Below, we present an example outlining the implementation of a basic experiment aimed at measuring the T1 relaxation time of a qubit. For the sake of brevity and clarity, certain details in the data visualization section are simplified.

class SimpleT1(Experiment): # The experiment class should inherit from Experiment
    @log_and_record # This decorator is used to log the experiment and record the data
    def run(self, # The run function should be defined to carry out the experiment
            qubit: Any,  # Add the expected type for 'qubit' instead of Any
            collection_name: str = 'f01',
            initial_lpb: Optional[Any] = None,  # Add the expected type for 'initial_lpb' instead of Any
            mprim_index: int = 0,
            time_length: float = 100.0,
            time_resolution: float = 1.0
            ) -> None:
        c1 = qubit.get_c1(collection_name)
        mp = qubit.get_measurement_prim_intlist(mprim_index)
        
        self.mp = mp # Store the measurement primitive for the live data plot
        delay = prims.Delay(0)

        lpb = c1['X'] + delay + mp

        if initial_lpb:
            lpb = initial_lpb + lpb

        sweep_range = np.arange(0.0, time_length, time_resolution)
        swp = Sweeper(sweep_range,
                      params=[sparam.func(delay.set_delay, {}, 'delay')])

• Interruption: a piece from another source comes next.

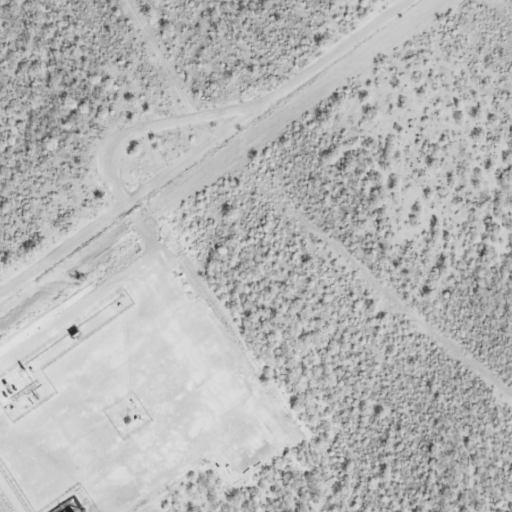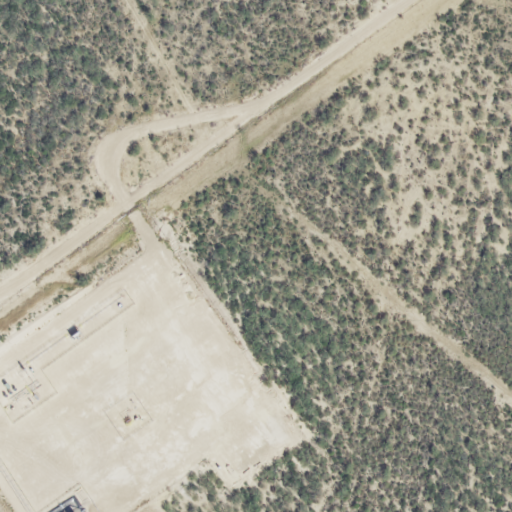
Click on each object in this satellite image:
road: (223, 209)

        # The basic function is used to run the experiment
        # The swp is used to sweep the delay time
        # The basis parameter is used to set what to return from the experiment, 
        # here we return the probability of the qubit in the excited state 
        basic(lpb, swp, 'p(1)') 
        
        self.trace = np.squeeze(mp.result())
        
    # This decorator is used to register the function for visualization. 
    #It will be shown after the experiment is finished.
    @register_browser_function() 
    def plot_t1(self, fit=True, step_no=None) -> go.Figure:
        self.trace = None
        self.fit_params = {}  # Initialize as an empty dictionary or suitable default value

        args = self.get_run_args_dict() # Retrieve the arguments from the run function

        t = np.arange(0, args['time_length'], args['time_resolution'])
        trace = np.squeeze(self.mp.result())

        if step_no is not None: # The step number is used to plot the live data
            t = t[:step_no[0]]
            trace = trace[:step_no[0]]

        # Build the plot... See the source code for more details 

        fig = go.Figure(data=data, layout=layout)

        return fig

    def live_plots(self, step_no):
        return self.plot_t1(fit=step_no[0] > 10, step_no=step_no) # The live plot function is used to plot the live data

To initiate and execute the experiment, use the following snippet:

t1_exp = SimpleT1(qubit=duts_dict['Q1'], time_length=100, time_resolution=0.5)

This command automatically runs the experiment and presents the results.

Data Persistence

LeeQ leverages LabChronicle for data persistence. To ensure proper data logging from the outset, initiate the logging process at the beginning of your notebook as shown below. Additionally, remember to annotate the run method of your experiment class with @log_and_record to enable experiment logging.

from labchronicle import Chronicle
Chronicle().start_log()

For each experiment, LabChronicle automatically generates a data path and experiment ID, which can be used to access the recorded data. For comprehensive information on data retrieval and additional functionalities, consult the LabChronicle documentation.